homepage | https://github.com/denehoffman/ganesh |
repository | https://github.com/denehoffman/ganesh |
max_upload_size | |
id | 1302442 |
size | 1,327,477 |
ganesh
(/ɡəˈneɪʃ/), named after the Hindu god of wisdom, provides several common minimization algorithms as well as a straightforward, trait-based interface to create your own extensions. This crate is intended to be as simple as possible. The user needs to implement the Function
trait on some struct which will take a vector of parameters and return a single-valued Result
($f(\mathbb{R}^n) \to \mathbb{R}
$). Users can optionally provide a gradient function to speed up some algorithms, but a default central finite-difference implementation is provided so that all algorithms will work out of the box.
[!CAUTION] This crate is still in an early development phase, and the API is not stable. It can (and likely will) be subject to breaking changes before the 1.0.0 version release (and hopefully not many after that).
Ctrl-C
during a fit will still output a [Status
], but the fit message will
indicate that the fit was ended by the user.This crate provides some common test functions in the test_functions
module. Consider the following implementation of the Rosenbrock function:
use std::convert::Infallible;
use ganesh::prelude::*;
pub struct Rosenbrock {
pub n: usize,
}
impl Function<f64, (), Infallible> for Rosenbrock {
fn evaluate(&self, x: &[f64], _user_data: &mut ()) -> Result<f64, Infallible> {
Ok((0..(self.n - 1))
.map(|i| 100.0 * (x[i + 1] - x[i].powi(2)).powi(2) + (1.0 - x[i]).powi(2))
.sum())
}
}
To minimize this function, we could consider using the Nelder-Mead algorithm:
use ganesh::prelude::*;
use ganesh::algorithms::NelderMead;
fn main() -> Result<(), Infallible> {
let problem = Rosenbrock { n: 2 };
let nm = NelderMead::default();
let mut m = Minimizer::new(&nm, 2);
let x0 = &[2.0, 2.0];
m.minimize(&problem, x0, &mut ())?;
println!("{}", m.status);
Ok(())

DATASET ENTRIES —
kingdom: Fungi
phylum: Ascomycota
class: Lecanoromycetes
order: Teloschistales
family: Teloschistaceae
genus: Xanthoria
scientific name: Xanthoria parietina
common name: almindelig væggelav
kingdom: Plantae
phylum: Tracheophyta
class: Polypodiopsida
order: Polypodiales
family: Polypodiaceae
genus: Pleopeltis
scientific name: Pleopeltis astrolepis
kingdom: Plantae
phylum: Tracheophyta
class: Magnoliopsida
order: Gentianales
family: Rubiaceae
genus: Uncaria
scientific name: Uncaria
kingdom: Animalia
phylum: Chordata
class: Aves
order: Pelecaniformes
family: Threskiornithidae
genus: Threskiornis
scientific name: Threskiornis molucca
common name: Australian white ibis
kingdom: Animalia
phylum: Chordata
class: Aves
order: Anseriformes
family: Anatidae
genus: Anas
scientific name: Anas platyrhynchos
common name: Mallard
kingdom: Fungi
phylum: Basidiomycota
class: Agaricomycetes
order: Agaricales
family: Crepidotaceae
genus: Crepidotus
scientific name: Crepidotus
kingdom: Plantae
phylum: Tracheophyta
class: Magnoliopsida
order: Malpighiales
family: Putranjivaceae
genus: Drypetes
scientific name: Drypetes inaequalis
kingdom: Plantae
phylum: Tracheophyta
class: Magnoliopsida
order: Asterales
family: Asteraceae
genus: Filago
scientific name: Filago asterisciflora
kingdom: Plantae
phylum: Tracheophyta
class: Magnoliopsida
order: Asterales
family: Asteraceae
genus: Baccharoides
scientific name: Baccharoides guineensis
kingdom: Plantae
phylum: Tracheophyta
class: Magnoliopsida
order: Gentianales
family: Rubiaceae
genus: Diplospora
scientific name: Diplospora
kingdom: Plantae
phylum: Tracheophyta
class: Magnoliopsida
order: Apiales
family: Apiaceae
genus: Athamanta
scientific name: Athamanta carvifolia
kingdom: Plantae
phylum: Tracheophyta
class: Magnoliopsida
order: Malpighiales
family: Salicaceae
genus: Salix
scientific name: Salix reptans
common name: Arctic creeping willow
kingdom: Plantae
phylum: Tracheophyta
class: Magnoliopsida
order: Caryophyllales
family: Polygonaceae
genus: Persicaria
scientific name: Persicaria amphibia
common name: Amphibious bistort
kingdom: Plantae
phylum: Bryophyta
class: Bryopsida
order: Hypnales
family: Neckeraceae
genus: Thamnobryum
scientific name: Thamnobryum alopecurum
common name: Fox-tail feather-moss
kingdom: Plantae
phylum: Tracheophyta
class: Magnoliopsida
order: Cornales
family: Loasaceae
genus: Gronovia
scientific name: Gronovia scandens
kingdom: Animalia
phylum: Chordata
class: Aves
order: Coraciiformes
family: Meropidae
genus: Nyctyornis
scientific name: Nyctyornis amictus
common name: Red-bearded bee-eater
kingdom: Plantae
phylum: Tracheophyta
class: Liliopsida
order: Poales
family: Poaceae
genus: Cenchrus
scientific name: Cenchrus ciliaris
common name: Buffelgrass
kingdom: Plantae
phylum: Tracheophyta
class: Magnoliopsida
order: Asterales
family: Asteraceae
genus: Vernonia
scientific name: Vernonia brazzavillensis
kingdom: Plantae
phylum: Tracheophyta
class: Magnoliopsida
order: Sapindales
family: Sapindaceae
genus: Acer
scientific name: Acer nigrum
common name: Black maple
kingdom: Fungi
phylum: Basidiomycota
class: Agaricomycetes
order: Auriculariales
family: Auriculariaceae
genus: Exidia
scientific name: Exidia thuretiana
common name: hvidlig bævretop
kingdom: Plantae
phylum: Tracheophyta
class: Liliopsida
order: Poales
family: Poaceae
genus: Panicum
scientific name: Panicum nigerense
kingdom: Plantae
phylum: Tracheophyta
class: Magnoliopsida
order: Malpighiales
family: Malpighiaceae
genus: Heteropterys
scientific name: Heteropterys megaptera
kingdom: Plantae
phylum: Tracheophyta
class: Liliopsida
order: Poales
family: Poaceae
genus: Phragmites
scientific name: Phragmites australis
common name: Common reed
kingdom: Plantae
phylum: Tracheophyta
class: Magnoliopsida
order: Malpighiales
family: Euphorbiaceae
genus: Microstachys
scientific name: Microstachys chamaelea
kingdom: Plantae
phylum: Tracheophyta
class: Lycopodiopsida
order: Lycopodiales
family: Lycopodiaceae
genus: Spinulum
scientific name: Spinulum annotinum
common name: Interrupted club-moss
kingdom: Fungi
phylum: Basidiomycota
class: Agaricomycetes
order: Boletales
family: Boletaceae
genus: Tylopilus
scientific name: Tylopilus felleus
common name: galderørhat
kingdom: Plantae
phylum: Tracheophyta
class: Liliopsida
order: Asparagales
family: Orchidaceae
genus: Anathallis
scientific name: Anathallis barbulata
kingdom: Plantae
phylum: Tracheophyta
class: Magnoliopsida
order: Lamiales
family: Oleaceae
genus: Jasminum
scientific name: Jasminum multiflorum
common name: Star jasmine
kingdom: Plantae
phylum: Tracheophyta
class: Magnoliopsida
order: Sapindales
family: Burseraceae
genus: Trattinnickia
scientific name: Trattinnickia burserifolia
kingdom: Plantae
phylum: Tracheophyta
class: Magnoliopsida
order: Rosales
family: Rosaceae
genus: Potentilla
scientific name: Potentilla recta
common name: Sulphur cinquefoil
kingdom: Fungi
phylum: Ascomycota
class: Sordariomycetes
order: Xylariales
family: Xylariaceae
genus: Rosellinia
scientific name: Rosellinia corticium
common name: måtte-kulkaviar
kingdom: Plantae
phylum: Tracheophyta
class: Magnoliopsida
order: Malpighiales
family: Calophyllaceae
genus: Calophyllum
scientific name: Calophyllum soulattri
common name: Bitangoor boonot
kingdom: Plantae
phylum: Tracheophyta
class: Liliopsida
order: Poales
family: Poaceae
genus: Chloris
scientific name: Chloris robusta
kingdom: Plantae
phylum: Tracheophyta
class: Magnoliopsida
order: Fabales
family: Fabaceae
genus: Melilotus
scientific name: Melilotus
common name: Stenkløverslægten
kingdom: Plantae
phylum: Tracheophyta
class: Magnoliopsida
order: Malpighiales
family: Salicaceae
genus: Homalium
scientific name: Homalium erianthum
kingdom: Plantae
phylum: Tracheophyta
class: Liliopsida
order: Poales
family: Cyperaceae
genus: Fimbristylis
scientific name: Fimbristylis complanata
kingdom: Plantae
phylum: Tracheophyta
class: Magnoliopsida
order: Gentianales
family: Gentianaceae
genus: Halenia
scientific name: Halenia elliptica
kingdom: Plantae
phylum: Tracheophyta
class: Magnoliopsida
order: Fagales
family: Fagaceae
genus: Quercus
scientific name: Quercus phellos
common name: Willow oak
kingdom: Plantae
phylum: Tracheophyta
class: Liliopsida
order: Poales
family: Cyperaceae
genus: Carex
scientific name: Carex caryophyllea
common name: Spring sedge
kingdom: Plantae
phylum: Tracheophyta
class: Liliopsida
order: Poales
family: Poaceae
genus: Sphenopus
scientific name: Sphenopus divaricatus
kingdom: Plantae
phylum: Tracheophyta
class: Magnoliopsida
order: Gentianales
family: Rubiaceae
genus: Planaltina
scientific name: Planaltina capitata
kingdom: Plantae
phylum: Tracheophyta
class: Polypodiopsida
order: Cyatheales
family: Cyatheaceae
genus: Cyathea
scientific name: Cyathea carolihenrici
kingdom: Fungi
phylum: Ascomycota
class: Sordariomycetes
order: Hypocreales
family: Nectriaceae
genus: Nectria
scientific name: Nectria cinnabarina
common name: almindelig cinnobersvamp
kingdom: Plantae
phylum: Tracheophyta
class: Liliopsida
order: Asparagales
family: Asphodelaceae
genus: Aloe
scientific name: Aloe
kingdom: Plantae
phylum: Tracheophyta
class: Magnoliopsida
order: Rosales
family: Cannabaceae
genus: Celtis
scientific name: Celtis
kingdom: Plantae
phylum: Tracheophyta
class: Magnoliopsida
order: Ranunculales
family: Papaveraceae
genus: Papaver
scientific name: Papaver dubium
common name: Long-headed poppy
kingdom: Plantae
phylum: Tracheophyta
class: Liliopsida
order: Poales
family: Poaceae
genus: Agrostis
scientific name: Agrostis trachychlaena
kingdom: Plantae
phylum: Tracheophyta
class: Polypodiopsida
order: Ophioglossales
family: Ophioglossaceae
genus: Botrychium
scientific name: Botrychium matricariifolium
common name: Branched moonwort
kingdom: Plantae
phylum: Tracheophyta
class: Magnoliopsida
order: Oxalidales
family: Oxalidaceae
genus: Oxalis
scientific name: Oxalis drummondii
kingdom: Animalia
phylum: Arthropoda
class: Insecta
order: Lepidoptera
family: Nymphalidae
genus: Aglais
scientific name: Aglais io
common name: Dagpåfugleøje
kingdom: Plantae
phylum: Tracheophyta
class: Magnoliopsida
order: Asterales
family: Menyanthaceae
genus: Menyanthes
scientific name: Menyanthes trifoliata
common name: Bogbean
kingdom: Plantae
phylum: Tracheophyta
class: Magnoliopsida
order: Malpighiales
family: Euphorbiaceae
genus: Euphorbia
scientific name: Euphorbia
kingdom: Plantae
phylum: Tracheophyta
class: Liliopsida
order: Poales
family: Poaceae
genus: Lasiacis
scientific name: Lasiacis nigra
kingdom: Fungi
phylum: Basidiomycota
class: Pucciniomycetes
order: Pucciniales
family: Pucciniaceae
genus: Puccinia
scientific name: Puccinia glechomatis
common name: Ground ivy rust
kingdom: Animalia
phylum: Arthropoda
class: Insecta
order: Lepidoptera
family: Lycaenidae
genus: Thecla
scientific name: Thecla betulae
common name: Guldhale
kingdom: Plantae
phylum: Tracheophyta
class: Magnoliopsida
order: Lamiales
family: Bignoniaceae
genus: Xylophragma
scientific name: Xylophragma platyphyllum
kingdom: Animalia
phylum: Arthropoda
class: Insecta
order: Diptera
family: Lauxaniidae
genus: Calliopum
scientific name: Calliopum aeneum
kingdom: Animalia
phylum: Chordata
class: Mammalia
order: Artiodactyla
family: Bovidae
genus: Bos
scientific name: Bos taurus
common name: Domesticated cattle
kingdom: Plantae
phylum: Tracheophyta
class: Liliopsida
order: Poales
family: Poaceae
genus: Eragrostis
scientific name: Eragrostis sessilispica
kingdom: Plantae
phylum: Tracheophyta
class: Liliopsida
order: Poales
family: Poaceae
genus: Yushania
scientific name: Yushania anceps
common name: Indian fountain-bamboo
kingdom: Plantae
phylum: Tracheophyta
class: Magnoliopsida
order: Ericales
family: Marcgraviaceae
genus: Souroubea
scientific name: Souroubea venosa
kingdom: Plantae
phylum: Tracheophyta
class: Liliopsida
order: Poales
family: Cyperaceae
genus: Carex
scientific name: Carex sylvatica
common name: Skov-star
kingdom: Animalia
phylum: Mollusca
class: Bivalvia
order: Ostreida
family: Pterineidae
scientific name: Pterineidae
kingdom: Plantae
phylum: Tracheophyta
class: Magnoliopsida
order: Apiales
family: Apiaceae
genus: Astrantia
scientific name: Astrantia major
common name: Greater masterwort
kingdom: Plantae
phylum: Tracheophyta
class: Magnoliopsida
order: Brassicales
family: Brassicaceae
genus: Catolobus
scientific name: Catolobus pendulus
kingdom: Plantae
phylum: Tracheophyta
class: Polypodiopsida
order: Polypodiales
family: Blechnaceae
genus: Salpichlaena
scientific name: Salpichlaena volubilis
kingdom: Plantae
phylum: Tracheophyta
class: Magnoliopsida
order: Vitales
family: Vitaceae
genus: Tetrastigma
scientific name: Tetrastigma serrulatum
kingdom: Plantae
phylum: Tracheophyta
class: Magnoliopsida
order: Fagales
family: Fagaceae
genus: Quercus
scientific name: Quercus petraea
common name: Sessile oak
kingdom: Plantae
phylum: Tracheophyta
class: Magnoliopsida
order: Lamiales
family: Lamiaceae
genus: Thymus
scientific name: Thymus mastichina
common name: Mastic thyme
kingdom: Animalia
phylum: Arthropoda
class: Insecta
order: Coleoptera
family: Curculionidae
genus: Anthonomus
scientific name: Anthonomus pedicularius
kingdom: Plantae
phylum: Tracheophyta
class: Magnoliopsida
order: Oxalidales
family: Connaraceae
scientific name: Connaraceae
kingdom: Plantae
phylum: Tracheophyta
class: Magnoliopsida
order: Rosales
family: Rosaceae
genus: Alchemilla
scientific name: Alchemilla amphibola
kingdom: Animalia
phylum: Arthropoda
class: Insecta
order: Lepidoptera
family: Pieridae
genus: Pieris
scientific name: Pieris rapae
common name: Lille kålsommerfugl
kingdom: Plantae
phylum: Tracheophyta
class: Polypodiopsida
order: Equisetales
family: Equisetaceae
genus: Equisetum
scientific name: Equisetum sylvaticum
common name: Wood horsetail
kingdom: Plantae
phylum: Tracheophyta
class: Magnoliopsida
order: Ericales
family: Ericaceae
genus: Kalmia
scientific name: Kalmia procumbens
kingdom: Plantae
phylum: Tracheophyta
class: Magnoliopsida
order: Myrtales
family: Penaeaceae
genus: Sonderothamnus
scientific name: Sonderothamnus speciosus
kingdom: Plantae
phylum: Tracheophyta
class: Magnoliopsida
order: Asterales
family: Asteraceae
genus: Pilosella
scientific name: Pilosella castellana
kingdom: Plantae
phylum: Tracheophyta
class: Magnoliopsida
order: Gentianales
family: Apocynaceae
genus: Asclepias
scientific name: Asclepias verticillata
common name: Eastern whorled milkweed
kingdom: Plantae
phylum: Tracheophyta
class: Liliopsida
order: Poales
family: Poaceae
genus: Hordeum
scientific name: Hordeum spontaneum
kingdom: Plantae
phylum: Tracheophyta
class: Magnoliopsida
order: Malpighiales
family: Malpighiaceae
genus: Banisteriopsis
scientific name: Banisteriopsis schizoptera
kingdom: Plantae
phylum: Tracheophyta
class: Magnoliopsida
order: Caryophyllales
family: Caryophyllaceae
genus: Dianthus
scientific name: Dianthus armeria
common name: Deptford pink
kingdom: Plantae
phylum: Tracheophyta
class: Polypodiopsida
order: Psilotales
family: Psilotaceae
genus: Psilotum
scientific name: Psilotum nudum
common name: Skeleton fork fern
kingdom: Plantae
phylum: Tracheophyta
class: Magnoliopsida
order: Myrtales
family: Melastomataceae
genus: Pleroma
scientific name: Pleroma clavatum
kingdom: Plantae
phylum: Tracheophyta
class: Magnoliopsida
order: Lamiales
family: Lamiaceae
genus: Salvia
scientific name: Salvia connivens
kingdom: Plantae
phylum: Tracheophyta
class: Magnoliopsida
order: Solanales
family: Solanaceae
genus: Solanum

APPLY WHAT YOU READ —
**a.** In the ganesh text, what does the crate provide when the user doesn't supply a gradient function?
**b.** Continue the ganesh text from its last line.
The lines after the ganesh text are separate material and are not connected to it.

ANSWERS BELOW —
**a.** A default central finite-difference implementation.

**b.**
}
This should output
╒══════════════════════════════════════════════════════════════════════════════════════════════╕
│ FIT RESULTS │
╞════════════════════════════════════════════╤════════════════════╤═════════════╤══════════════╡
│ Status: Converged │ fval: +2.281E-4 │ #fcn: 76 │ #grad: 76 │
├────────────────────────────────────────────┴────────────────────┴─────────────┴──────────────┤
│ Message: term_f = STDDEV │
├───────╥──────────────┬──────────────╥──────────────┬──────────────┬──────────────┬───────────┤
│ Par # ║ Value │ Uncertainty ║ Initial │ -Bound │ +Bound │ At Limit? │
├───────╫──────────────┼──────────────╫──────────────┼──────────────┼──────────────┼───────────┤
│ 0 ║ +1.001E0 │ +8.461E-1 ║ +2.000E0 │ -inf │ +inf │ │
│ 1 ║ +1.003E0 │ +1.695E0 ║ +2.000E0 │ -inf │ +inf │ │
└───────╨──────────────┴──────────────╨──────────────┴──────────────┴──────────────┴───────────┘
All minimizers in ganesh
have access to a feature which allows algorithms which usually function in unbounded parameter spaces to only return results inside a bounding box. This is done via a parameter transformation, the same one used by LMFIT
and MINUIT
. This transform is not enacted on algorithms which already have bounded implementations, like L-BFGS-B
. While the user inputs parameters within the bounds, unbounded algorithms can (and in practice will) convert those values to a set of unbounded "internal" parameters. When functions are called, however, these internal parameters are converted back into bounded "external" parameters, via the following transformations:
Upper and lower bounds:
x_\text{int} = \arcsin\left(2\frac{x_\text{ext} - x_\text{min}}{x_\text{max} - x_\text{min}} - 1\right)
x_\text{ext} = x_\text{min} + \left(\sin(x_\text{int}) + 1\right)\frac{x_\text{max} - x_\text{min}}{2}
Upper bound only:
x_\text{int} = \sqrt{(x_\text{max} - x_\text{ext} + 1)^2 - 1}
x_\text{ext} = x_\text{max} + 1 - \sqrt{x_\text{int}^2 + 1}
Lower bound only:
x_\text{int} = \sqrt{(x_\text{ext} - x_\text{min} + 1)^2 - 1}
x_\text{ext} = x_\text{min} - 1 + \sqrt{x_\text{int}^2 + 1}
As noted in the documentation for both LMFIT
and MINUIT
, these bounds should be used with caution. They turn linear problems into nonlinear ones, which can mess with error propagation and even fit convergence, not to mention increase function complexity. Methods which output covariance matrices need to be adjusted if bounded, and MINUIT
recommends fitting a second time near a minimum without bounds to ensure proper error propagation.